Namun, dengan cara yang hampir sama seperti tanggapan al-Shafi pada abad ke-9 terhadap apa yang ia pandang sebagai keragaman hukum yang berbahaya, pembaharu hukum dan agama besar lainnya, Ibn Taimiyyah, yang tinggal di Mamlik Damaskus pada akhir abad ke-13 dan awal abad ke-14, memperingatkan terhadap praktik dan pengejaran di luar hukum tersebut.
Dia bersikeras bahwa syariat Islam itu lengkap dengan sendirinya dan dapat disesuaikan dengan setiap zaman oleh faqh mana pun yang dapat menganalogikannya sesuai dengan prinsip keuntungan manusia atau maṣlaḥat. Ibn Taimiyah menjadi sepopuler pendiri sekolahnya, Ahmad bin Hanbal.
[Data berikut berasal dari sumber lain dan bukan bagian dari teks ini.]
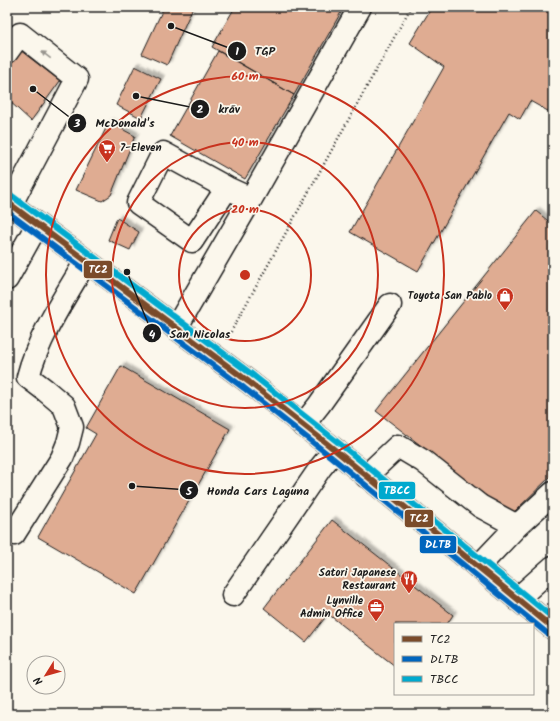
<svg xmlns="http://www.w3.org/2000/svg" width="560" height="721" viewBox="0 0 560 721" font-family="Kalam,sans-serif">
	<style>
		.building { fill: #dfac92; stroke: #1c1c1c; filter: url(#shadow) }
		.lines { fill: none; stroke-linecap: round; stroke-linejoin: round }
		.minor-casing { stroke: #1c1c1c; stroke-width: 25 }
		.major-casing { stroke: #1c1c1c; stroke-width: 25 }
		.path { stroke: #1c1c1c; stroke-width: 2.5; stroke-dasharray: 1 3; stroke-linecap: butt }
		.minor { stroke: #fbf7ec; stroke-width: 22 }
		.major { stroke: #fedd96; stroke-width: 22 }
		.bus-1-casing { stroke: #fbf7ec; stroke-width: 9 }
		.bus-2-casing { stroke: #fbf7ec; stroke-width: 9 }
		.bus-3-casing { stroke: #fbf7ec; stroke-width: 9 }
		.bus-1 { stroke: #7a4b2a; stroke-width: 6 }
		.bus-2 { stroke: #0065bd; stroke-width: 6 }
		.bus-3 { stroke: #00a9ce; stroke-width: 6 }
		.oneway { fill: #97948e }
		.ring { fill: none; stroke: #c8321e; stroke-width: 2 }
		.labels { text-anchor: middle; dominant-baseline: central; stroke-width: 3.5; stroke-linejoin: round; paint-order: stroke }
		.poi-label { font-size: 11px; font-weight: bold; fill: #1c1c1c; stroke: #fbf7ec; text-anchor: end }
		.centre { fill: #c8321e; stroke: #fbf7ec; stroke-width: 2 }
		.ring-label { font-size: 12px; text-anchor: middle; font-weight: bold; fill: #c8321e; stroke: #fbf7ec; stroke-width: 3.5; stroke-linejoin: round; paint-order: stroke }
		.leader { fill: none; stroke: #1c1c1c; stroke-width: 1.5 }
		.callout-dot { fill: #1c1c1c; stroke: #fbf7ec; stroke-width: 1.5 }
		.mark-label { font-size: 12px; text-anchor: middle; font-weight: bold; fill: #fff }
		.callout-label { font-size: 12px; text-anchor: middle; font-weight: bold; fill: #1c1c1c; stroke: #fbf7ec; stroke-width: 3.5; stroke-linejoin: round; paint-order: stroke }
		.line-badge { stroke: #fbf7ec; stroke-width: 1.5 }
		.badge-label { font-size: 11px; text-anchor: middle; font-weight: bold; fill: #fff }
	</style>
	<defs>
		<filter id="shadow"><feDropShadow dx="3.5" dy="-3.5" stdDeviation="1" flood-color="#0004"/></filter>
	</defs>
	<rect width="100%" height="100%" fill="#fbf7ec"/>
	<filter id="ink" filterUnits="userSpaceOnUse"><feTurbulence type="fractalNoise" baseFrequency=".025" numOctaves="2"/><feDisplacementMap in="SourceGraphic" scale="8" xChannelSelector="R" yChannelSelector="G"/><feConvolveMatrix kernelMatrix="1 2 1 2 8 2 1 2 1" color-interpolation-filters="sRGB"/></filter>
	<g filter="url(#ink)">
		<path class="building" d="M164 7H193L167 65 142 54Z
			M235 7H344L294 95 212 47Z
			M432 7H553V114L530 101 520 119 509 112 418 271 350 232 444 67 410 43Z
			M20 50 60 81 31 121 7 99V67Z
			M218 51 294 95 245 179 170 136Z
			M135 66 161 79 141 118 116 105Z
			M109 122 135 136 111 195 102 201 76 190Z
			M536 211 553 225V474L511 515 376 411Z
			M117 218 139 232 130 250 108 240Z
			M121 366 230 429 136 594 38 537 96 434 86 428Z
			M332 520 453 615 447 624H395V666L328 614 306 642 264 608Z"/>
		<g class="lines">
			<g class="minor-casing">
				<path id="minor" d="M7 52 20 34 77 79 11 204
					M227 188 192 241 138 203 163 153 227 188 251 199
					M7 279 37 225
					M176 328 251 199 360 7
					M303 425 319 405 390 305
					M366 476 398 446 423 461 480 506 517 526
					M14 534 62 458 68 443 72 427 64 406 45 390 28 377C38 337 65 297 86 261
					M478 567 517 526 553 493
					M233 595 321 467 335 450
					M517 599 553 567"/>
			</g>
			<g class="major-casing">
				<path id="major" d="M7 202 249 382 335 450 553 628"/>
			</g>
			<path class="path" d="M227 339 411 7"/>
			<use href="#minor" class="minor"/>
			<use href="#major" class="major"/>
			<g class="bus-1-casing">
				<path id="bus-1" d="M7 202 249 382 335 450 553 628"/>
			</g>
			<g class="bus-2-casing">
				<path id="bus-2" d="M7 212 244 388 330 456 548 634"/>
			</g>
			<g class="bus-3-casing">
				<path id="bus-3" d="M12 196 254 376 340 444 553 618"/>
			</g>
			<use href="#bus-1" class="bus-1"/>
			<use href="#bus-2" class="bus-2"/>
			<use href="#bus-3" class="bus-3"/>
		</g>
		<defs><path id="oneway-solid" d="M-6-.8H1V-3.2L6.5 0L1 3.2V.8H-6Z"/></defs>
		<use class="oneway" href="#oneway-solid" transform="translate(46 55) rotate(-142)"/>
	</g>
	<g class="ring">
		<circle cx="245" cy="275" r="66"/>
		<circle cx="245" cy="275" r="133"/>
		<circle cx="245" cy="275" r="199"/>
	</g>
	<defs>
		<g id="supermarket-pin" transform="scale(0.9)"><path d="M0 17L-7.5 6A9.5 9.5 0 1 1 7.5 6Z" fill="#c8321e" stroke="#fbf7ec"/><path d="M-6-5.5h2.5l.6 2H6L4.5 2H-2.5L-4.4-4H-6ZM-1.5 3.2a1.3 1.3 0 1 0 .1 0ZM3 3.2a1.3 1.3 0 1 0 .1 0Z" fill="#fff"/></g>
		<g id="shop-pin" transform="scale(0.9)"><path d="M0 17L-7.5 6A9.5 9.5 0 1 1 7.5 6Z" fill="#c8321e" stroke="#fbf7ec"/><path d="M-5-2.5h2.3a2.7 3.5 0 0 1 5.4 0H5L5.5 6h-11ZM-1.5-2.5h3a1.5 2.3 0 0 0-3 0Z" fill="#fff"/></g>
		<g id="restaurant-pin" transform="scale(0.9)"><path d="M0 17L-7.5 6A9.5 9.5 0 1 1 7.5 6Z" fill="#c8321e" stroke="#fbf7ec"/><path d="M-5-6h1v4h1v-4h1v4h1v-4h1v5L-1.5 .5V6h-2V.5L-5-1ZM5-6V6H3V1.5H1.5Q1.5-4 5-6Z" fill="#fff"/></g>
		<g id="office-pin" transform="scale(0.9)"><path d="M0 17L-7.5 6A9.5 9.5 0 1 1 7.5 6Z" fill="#c8321e" stroke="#fbf7ec"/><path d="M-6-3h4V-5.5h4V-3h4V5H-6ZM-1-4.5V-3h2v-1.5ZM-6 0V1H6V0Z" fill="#fff"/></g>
	</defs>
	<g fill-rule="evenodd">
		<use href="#supermarket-pin" x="107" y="148"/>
		<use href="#shop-pin" x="505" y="296"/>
		<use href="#restaurant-pin" x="409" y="579"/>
		<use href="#office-pin" x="376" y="607"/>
	</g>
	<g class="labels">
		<g class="poi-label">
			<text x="120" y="148" text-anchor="start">7-Eleven</text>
			<text x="492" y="296">Toyota San Pablo</text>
			<text x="396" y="573">Satori Japanese<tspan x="396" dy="13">Restaurant</tspan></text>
			<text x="363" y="601">Lynville<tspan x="363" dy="13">Admin Office</tspan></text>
		</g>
	</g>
	<circle cx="245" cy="275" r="6" class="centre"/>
	<g class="ring-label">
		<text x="245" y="80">60 m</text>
		<text x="245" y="146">40 m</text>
		<text x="245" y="213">20 m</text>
	</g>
	<path class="leader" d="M171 26L237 51M136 96L200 109M33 89L77 123M127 272L152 333M132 486L189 490"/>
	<g class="callout-dot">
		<circle cx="171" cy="26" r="4"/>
		<circle cx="136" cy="96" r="4"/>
		<circle cx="33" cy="89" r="4"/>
		<circle cx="127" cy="272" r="4"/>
		<circle cx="132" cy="486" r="4"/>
		<circle cx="237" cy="51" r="10"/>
		<circle cx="200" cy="109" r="10"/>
		<circle cx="77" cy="123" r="10"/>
		<circle cx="152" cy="333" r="10"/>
		<circle cx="189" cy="490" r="10"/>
	</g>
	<g class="mark-label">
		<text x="237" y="55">1</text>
		<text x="200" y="113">2</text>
		<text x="77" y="127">3</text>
		<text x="152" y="338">4</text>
		<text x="189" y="495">5</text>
	</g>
	<g class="callout-label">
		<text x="265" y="55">TGP</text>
		<text x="229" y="113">krāv</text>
		<text x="125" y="127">McDonald's</text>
		<text x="200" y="338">San Nicolas</text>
		<text x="258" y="495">Honda Cars Laguna</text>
	</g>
	<g class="line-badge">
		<rect x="83" y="260" width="30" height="19" rx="4" fill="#7a4b2a"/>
		<rect x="378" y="481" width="38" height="19" rx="4" fill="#00a9ce"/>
		<rect x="404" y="509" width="30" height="19" rx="4" fill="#7a4b2a"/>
		<rect x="419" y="535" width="38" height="19" rx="4" fill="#0065bd"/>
	</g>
	<g class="badge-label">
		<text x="98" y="273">TC2</text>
		<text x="397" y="494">TBCC</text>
		<text x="419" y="522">TC2</text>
		<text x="438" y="548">DLTB</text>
	</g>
	<rect width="560" height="721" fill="none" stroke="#fbf7ec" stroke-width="24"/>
	<rect x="12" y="12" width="536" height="697" fill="none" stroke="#1c1c1c" stroke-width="1.5" filter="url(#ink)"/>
	<rect x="394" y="623" width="140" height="72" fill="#fbf7ec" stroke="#a29f99"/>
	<rect x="402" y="636" width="20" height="6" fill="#7a4b2a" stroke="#a29f99"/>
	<text x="430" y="643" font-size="12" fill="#1c1c1c">TC2</text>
	<rect x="402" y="656" width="20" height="6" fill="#0065bd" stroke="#a29f99"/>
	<text x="430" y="663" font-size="12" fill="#1c1c1c">DLTB</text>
	<rect x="402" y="676" width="20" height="6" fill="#00a9ce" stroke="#a29f99"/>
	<text x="430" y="683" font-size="12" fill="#1c1c1c">TBCC</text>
	<g transform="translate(46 675) rotate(233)"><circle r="19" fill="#fbf7ec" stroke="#a29f99"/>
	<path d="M0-3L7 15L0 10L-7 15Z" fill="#c8321e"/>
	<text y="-6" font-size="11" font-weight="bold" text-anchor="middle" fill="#1c1c1c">N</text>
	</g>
</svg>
Seperti dia, Ibn Taymiyyah menyerang semua praktik yang merusak apa yang dia rasakan sebagai dasar-dasar Islam, termasuk semua bentuk pemikiran Syiah serta aspek kesalehan Sunni. Yang paling terlihat di antara praktik-praktik semacam itu adalah pemujaan makam orang-orang kudus, yang dibenarkan oleh otoritas Dinasti Mamluk.
Program dan popularitas Ibnu Taimiyah begitu mengancam otoritas Mamluk sehingga mereka memasukkannya ke dalam penjara, di mana dia meninggal. Gerakannya tidak bertahan, tetapi, ketika ide-idenya muncul dalam gerakan revolusioner Wahabiyah pada akhir abad ke-18, kekuatan mereka yang tersisa menjadi nyata secara dramatis.